On 07/09/2016 01:08, Dan Kortschak wrote:
On Wed, 2016-09-07 at 09:05 +0930, Dan Kortschak wrote:
> These are just the flags passed to open. If you want to act on the
> truncate flag, do it once within open, not on every single
subsequent
> call to write.
>
That makes sense. So, we're narrowing down on my field of ignorance.

Am I right in thinking then that I should be just doing
`append((*f)[:off], b...)[:len(*f)+len(b)]` in the body of
Bytes.WriteAt?

It turns out that while that is an error, it is not the cause of the
problem.

The truncate operation that is causing the later out of bounds is the
explicit call to truncate(0):

err = f.Truncate(0)
if err != nil {
        log.Fatalf("unexpected error truncating rw buffer: %v", err)
}
_, err = f.Write(data) // Causes panic in server below.

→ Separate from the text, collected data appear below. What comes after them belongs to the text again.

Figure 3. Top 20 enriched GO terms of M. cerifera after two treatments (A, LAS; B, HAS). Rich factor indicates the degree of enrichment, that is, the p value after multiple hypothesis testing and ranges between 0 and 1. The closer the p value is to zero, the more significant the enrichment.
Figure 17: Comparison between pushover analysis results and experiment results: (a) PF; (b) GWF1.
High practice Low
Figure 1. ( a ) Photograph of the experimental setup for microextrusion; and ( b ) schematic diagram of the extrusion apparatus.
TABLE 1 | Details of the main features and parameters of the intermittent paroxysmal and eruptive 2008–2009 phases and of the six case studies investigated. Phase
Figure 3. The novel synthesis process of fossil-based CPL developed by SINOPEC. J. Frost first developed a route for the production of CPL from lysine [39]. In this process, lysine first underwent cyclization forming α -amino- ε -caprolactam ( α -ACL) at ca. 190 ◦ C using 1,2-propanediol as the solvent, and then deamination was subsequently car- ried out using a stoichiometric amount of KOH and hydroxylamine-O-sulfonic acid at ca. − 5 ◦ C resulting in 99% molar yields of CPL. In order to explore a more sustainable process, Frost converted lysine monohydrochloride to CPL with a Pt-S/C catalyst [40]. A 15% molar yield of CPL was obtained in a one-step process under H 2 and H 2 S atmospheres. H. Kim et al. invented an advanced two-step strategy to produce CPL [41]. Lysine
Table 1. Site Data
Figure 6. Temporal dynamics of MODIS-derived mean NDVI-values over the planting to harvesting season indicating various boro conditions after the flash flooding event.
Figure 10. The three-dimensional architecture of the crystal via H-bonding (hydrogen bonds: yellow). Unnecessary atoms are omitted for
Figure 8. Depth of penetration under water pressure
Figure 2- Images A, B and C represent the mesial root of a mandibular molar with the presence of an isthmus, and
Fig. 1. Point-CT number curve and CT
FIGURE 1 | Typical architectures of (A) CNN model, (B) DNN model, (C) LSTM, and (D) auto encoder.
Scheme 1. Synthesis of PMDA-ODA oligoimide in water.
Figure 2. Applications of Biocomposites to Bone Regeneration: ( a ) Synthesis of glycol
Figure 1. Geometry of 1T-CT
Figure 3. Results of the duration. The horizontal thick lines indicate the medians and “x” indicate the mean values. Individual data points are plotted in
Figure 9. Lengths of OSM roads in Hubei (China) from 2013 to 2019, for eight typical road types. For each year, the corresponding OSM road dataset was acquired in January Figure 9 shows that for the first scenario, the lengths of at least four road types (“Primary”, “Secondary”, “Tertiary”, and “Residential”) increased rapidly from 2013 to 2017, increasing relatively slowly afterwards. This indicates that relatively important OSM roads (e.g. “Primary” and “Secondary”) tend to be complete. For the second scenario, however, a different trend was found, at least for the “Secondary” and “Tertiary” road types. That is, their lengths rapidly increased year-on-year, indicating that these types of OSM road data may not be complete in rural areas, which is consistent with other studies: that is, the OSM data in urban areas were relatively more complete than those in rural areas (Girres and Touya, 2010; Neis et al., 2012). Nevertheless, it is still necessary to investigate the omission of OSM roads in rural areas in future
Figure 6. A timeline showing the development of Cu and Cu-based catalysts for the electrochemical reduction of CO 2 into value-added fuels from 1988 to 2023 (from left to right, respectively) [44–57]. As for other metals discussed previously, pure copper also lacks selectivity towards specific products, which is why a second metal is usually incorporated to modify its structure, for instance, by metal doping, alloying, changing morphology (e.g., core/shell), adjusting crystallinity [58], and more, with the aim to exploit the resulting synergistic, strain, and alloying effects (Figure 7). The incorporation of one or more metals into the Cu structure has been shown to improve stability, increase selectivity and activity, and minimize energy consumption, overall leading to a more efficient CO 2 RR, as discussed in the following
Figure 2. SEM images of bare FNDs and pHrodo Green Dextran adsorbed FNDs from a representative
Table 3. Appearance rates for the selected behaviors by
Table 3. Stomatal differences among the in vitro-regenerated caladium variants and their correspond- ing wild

The write causes a WriteAt(data, off) where off is the size of the file
prior to the truncate call.

So the question is how do I ensure that the kernel sees that the file
size has been reduced.

The Truncate call has done that, however Write writes to the file offset, not the end of the file - so you need to change the file offset.

The truncate syscall doesn't change the file offset, so you need a Seek to do that (see truncate(2), lseek(2)).

Write should not expect that req.Offset is always within the current file size, it is entirely valid to read/write any offset you like.

(e.g. from lseek(2): The lseek() function allows the file offset to be set beyond the end of the file (but this does not change the size of the file). If data is later written at this point, subsequent reads of the data in the gap (a "hole") return null bytes ('\0') until data is actually written into the gap.)